11. The electric current stimulation device capable of selectively stimulating a region according to claim 2, wherein

the control unit outputs different alarm signals for each case of focusing the microcurrents on the stimulation area and of changing at least one of the first electrode, the intensity of the microcurrent which the respective electrodes should induce and the route thereof, respectively, and

the electric current stimulation device releases a preset pattern of sound and light according to the alarm signal output from the control unit.

12. The electric current stimulation device capable of selectively stimulating a region according to claim 2, wherein

the alarm unit comprises:

a sound output portion which releases a preset pattern of sound according to the alarm signal and acoustically informs the user of treatment in progress and changes in the brain wave; and

a light emitting portion which releases a preset pattern of light according to the alarm signal and visually informs the user of treatment in progress and changes in the brain wave.

13. The electric current stimulation device capable of selectively stimulating a region according to claim 1 further comprises an insulation unit which insulates the electrode unit and the control unit with a circuit to prevent electrical interference.

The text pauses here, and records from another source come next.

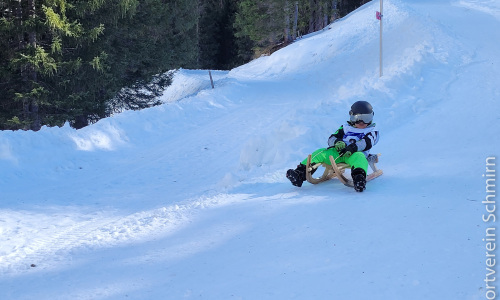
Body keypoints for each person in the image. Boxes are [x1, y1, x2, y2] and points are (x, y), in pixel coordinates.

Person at [286, 101, 379, 192]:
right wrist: (337, 142)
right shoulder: (345, 128)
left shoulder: (372, 131)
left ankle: (359, 179)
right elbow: (331, 138)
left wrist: (353, 148)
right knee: (321, 152)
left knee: (360, 158)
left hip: (355, 154)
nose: (361, 122)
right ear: (352, 116)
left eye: (366, 118)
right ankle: (299, 173)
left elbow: (367, 142)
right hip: (337, 152)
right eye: (358, 118)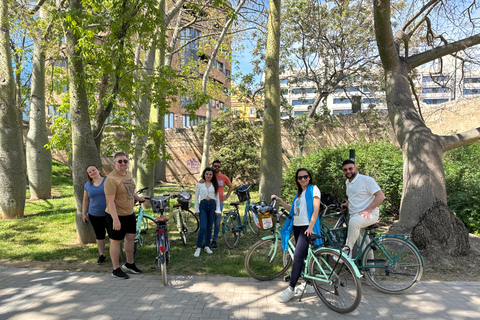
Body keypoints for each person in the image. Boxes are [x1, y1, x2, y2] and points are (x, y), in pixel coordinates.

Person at [272, 168, 322, 303]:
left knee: (298, 257)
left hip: (307, 227)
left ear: (309, 177)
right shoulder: (299, 194)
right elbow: (292, 209)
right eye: (300, 177)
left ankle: (291, 288)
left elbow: (316, 209)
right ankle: (309, 284)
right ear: (297, 180)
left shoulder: (313, 189)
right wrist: (280, 201)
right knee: (305, 257)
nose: (303, 179)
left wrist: (311, 227)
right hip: (297, 226)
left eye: (305, 176)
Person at [104, 152, 148, 279]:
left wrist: (138, 198)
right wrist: (116, 220)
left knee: (131, 238)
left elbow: (130, 189)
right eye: (120, 161)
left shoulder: (128, 174)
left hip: (129, 213)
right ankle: (115, 269)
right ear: (115, 163)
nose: (123, 163)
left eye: (125, 161)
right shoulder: (111, 180)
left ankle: (129, 264)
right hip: (115, 215)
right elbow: (110, 201)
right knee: (116, 242)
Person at [340, 159, 385, 259]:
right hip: (356, 216)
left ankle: (346, 251)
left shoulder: (366, 180)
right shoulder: (347, 182)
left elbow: (380, 196)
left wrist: (368, 210)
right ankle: (370, 271)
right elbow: (354, 197)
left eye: (350, 169)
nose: (348, 171)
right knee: (364, 245)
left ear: (355, 168)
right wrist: (346, 204)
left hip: (369, 215)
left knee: (354, 222)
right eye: (345, 170)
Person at [82, 165, 108, 264]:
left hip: (109, 213)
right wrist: (84, 213)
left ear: (99, 170)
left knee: (113, 235)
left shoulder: (107, 181)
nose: (92, 172)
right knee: (99, 235)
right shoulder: (87, 185)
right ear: (88, 175)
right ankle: (102, 255)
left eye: (93, 170)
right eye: (89, 172)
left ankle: (116, 253)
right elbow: (85, 200)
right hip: (94, 214)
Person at [193, 167, 221, 257]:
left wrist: (218, 210)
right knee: (203, 227)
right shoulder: (200, 184)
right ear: (204, 175)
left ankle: (207, 246)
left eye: (210, 174)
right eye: (207, 174)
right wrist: (196, 209)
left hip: (212, 205)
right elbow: (196, 197)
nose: (208, 176)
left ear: (212, 176)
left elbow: (217, 198)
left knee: (209, 227)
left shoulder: (214, 184)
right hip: (203, 205)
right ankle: (198, 247)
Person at [210, 160, 232, 249]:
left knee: (217, 223)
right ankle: (207, 240)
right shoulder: (208, 175)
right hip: (209, 202)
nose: (217, 168)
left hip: (219, 203)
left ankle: (214, 241)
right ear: (212, 166)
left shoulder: (223, 177)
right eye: (215, 166)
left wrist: (226, 196)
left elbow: (231, 186)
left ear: (220, 168)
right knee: (209, 222)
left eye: (218, 166)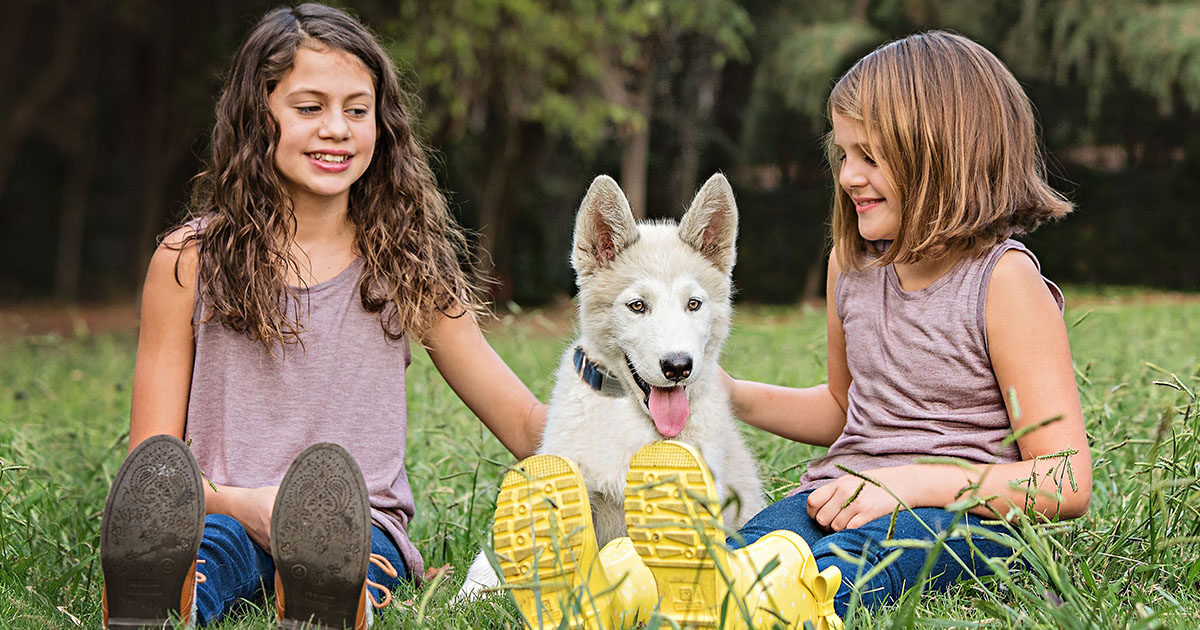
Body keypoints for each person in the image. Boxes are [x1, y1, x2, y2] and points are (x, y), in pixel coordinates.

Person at [99, 4, 546, 629]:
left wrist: (636, 443)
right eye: (309, 108)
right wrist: (247, 504)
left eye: (357, 110)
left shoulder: (408, 264)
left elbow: (525, 423)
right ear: (260, 117)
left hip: (359, 524)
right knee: (206, 557)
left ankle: (327, 600)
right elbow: (152, 465)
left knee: (353, 557)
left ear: (381, 125)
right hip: (222, 512)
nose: (337, 128)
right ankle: (156, 602)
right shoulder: (189, 261)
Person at [722, 30, 1093, 617]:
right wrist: (730, 396)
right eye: (844, 155)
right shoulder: (852, 264)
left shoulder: (1003, 282)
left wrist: (910, 484)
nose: (848, 177)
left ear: (945, 156)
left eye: (869, 157)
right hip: (841, 495)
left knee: (828, 576)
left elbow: (1065, 480)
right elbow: (846, 409)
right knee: (736, 560)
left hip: (965, 520)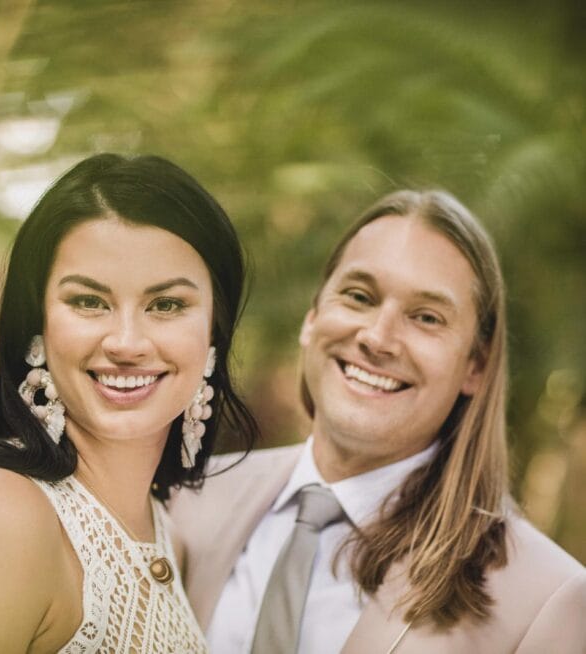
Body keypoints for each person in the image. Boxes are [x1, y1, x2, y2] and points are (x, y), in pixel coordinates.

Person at [0, 153, 259, 653]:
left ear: (213, 336)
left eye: (166, 305)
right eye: (89, 301)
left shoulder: (171, 542)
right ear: (37, 326)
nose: (126, 343)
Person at [171, 190, 586, 653]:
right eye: (359, 296)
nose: (377, 337)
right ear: (313, 317)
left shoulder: (547, 598)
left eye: (426, 317)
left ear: (476, 366)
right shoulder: (189, 499)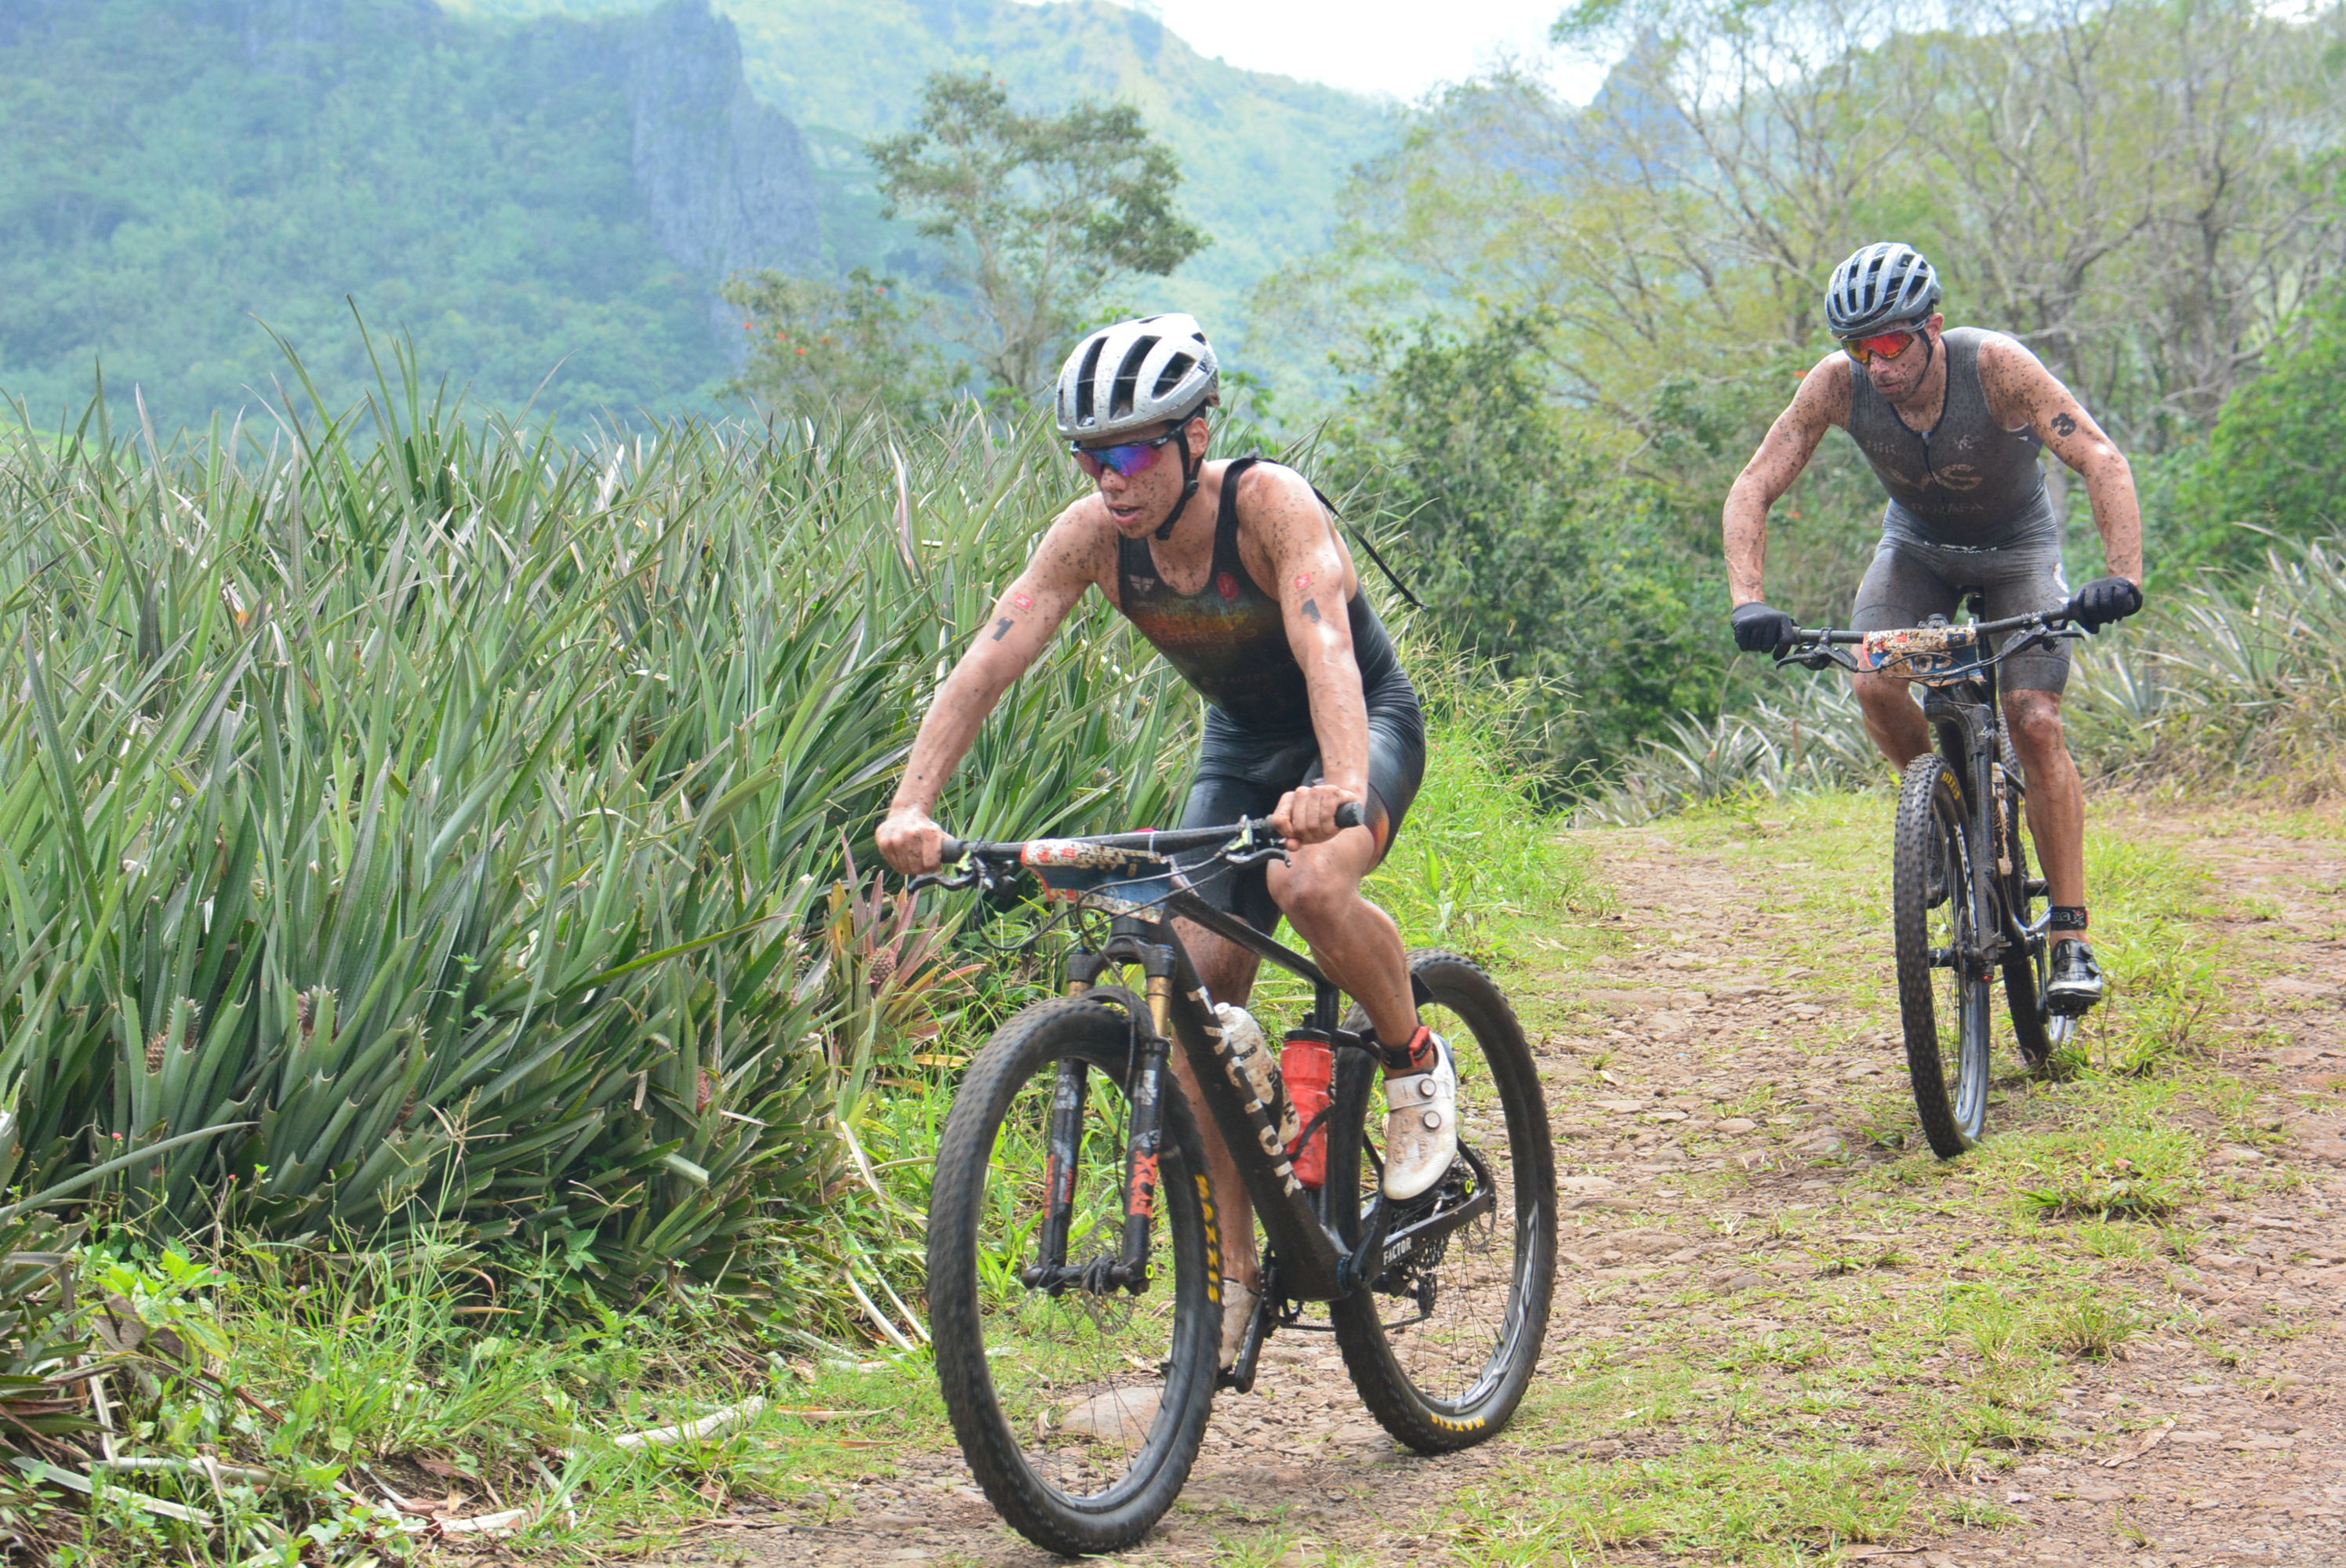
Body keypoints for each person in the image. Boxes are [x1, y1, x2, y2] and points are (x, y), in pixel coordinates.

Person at [876, 313, 1451, 1367]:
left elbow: (1326, 647)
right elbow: (988, 662)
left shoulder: (1269, 506)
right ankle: (1235, 1285)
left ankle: (1416, 1060)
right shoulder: (1092, 539)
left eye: (1136, 449)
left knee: (1313, 889)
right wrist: (913, 807)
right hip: (1239, 749)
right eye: (1094, 455)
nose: (1112, 477)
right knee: (1188, 996)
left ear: (1195, 436)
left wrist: (1339, 787)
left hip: (1358, 723)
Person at [1721, 242, 2145, 1012]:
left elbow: (2100, 458)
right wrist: (1748, 598)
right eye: (1859, 345)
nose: (1875, 362)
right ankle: (1941, 816)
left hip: (2017, 549)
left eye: (1891, 342)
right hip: (1915, 551)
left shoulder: (1997, 368)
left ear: (1933, 327)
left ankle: (2070, 936)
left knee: (2035, 720)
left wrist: (2121, 576)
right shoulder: (1835, 385)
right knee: (1873, 683)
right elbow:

14. The electric current stimulation device capable of selectively stimulating a region according to claim 13, wherein

the insulation unit comprises:

a first insulation portion which prevents electrical interference for a power signal; and

a second insulation unit which prevents electrical interference for a control signal.

15. The electric current stimulation device capable of selectively stimulating a region according to claim 14, wherein

the first insulation portion is any one of a transformer or a DC-DC converter, and

the second insulation portion is any one of a photo coupler or a signal transformer.